What is required
Every line that contains the word "myyntityössä" should be copied from the records below.

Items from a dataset
-------------------------

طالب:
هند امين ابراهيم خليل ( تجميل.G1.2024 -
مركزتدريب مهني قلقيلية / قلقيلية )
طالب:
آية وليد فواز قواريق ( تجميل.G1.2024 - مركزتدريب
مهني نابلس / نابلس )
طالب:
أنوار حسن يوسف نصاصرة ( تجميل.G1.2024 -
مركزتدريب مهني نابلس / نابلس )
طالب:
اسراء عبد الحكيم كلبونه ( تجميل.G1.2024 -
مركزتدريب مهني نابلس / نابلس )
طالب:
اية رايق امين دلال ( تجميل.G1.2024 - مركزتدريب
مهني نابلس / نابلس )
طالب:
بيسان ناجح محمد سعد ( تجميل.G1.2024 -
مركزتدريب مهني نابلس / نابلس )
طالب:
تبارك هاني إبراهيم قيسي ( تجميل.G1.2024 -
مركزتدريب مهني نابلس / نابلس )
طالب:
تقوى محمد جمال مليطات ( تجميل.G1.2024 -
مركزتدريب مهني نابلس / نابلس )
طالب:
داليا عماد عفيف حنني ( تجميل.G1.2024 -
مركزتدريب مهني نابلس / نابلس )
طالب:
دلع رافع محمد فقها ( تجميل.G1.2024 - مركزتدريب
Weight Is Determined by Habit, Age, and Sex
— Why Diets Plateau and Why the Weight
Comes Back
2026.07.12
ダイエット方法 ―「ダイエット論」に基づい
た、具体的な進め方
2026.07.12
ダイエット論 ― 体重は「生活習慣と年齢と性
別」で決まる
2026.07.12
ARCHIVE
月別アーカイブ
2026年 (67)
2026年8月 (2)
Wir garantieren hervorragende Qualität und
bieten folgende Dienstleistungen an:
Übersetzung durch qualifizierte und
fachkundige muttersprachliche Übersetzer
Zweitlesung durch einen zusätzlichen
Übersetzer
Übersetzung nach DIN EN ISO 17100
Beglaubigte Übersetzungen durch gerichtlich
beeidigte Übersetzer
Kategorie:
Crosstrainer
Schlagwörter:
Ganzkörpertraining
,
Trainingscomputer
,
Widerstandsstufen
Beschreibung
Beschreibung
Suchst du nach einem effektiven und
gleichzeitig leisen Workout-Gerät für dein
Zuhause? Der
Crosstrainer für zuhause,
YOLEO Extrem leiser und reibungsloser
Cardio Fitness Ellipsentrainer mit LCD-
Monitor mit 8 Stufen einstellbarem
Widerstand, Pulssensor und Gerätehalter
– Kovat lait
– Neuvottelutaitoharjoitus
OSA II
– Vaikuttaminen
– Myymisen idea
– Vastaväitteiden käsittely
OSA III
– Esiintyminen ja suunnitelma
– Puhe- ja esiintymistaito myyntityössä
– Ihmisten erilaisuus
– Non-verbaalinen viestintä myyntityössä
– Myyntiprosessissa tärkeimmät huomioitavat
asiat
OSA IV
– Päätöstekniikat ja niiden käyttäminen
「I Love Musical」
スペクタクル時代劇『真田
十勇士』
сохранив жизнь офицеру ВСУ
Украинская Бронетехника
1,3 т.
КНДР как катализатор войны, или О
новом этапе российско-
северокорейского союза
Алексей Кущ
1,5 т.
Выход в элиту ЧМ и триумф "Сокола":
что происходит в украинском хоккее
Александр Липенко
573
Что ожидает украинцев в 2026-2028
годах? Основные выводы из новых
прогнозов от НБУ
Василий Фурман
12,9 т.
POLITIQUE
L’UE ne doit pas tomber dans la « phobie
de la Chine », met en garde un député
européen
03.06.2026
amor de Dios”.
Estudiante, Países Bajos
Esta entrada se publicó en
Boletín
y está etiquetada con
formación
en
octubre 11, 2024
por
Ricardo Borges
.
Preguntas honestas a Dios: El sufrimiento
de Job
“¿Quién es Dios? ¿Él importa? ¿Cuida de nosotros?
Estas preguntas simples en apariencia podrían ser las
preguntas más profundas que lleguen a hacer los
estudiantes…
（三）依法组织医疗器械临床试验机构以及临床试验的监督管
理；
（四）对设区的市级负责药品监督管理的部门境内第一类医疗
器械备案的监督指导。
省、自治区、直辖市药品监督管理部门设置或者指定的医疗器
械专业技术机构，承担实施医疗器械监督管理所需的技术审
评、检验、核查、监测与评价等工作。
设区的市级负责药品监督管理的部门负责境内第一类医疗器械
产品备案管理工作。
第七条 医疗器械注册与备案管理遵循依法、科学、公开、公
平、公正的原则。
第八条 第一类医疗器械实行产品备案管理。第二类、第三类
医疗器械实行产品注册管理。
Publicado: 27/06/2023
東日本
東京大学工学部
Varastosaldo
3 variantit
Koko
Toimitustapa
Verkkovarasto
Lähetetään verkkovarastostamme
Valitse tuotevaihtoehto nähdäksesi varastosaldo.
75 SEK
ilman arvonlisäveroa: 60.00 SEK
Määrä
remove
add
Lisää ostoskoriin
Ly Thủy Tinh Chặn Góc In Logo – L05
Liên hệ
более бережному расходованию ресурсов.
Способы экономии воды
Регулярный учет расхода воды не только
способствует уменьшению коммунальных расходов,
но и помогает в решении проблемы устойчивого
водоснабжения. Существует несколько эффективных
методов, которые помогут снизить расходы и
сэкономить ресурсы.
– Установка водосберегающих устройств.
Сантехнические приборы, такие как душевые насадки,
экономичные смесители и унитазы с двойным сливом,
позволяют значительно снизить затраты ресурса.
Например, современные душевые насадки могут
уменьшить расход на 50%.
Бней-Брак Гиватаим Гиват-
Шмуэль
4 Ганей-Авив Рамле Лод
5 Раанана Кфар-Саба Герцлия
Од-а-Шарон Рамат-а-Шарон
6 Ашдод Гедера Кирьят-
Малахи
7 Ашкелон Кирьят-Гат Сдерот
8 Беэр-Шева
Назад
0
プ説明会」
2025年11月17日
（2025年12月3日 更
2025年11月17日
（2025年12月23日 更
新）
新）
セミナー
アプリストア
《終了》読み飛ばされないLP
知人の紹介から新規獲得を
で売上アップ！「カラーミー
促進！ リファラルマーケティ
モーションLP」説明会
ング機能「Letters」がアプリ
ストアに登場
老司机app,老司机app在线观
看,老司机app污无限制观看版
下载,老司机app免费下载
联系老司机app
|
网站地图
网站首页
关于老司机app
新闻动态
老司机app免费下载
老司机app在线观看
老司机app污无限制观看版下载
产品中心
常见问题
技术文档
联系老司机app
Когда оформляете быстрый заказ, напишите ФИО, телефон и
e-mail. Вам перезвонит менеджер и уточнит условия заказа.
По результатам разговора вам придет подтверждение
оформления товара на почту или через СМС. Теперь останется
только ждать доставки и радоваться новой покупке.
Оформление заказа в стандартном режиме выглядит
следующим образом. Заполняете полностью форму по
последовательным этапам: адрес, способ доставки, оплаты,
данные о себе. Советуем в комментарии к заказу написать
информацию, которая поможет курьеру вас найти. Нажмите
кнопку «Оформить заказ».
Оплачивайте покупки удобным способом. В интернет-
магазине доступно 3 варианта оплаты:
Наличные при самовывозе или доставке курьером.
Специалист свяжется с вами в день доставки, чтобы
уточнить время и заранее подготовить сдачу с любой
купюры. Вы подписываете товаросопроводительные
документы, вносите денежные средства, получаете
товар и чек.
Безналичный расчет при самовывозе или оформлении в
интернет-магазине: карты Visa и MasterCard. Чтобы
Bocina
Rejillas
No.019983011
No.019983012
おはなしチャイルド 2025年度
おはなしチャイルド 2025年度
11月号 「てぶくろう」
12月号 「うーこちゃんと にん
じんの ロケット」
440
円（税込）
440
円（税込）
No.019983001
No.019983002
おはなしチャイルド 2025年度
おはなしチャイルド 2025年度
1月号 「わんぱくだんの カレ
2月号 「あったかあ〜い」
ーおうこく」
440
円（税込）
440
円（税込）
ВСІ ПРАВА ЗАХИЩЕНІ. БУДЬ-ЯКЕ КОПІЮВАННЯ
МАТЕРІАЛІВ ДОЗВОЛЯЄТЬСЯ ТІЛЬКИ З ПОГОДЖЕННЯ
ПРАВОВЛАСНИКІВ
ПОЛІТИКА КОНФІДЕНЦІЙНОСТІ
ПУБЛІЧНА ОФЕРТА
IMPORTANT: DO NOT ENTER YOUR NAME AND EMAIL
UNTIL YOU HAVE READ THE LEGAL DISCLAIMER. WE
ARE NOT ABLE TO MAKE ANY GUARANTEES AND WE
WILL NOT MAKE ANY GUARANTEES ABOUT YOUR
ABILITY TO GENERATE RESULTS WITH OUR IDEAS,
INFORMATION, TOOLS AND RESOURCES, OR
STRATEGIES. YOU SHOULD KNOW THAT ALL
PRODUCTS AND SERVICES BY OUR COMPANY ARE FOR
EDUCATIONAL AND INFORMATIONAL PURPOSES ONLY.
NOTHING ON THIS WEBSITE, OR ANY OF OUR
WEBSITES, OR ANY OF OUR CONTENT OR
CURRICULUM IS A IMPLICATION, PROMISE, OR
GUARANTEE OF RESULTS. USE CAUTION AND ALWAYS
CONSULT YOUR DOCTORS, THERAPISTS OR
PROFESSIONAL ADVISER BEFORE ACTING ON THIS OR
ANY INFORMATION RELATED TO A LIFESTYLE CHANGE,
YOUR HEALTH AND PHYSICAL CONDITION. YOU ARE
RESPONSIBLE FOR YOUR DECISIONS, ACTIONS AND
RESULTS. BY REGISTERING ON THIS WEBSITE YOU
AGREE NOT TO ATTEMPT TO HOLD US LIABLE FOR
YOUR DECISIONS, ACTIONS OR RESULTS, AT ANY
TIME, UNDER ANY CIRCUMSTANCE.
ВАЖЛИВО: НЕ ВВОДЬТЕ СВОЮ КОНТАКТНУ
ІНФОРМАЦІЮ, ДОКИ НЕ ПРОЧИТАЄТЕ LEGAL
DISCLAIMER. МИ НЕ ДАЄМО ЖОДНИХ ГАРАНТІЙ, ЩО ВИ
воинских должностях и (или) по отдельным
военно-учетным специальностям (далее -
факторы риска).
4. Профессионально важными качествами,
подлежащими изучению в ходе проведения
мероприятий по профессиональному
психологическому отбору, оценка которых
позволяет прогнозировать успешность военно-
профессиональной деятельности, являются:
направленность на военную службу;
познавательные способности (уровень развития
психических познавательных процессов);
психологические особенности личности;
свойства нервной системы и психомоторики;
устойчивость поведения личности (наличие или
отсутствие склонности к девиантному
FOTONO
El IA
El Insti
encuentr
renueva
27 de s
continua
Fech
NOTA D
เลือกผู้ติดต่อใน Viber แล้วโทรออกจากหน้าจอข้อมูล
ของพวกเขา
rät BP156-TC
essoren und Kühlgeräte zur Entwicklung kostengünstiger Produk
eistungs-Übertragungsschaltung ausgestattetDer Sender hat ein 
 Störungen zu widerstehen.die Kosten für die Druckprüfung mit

-------------------------

Answer below
– Puhe- ja esiintymistaito myyntityössä
– Non-verbaalinen viestintä myyntityössä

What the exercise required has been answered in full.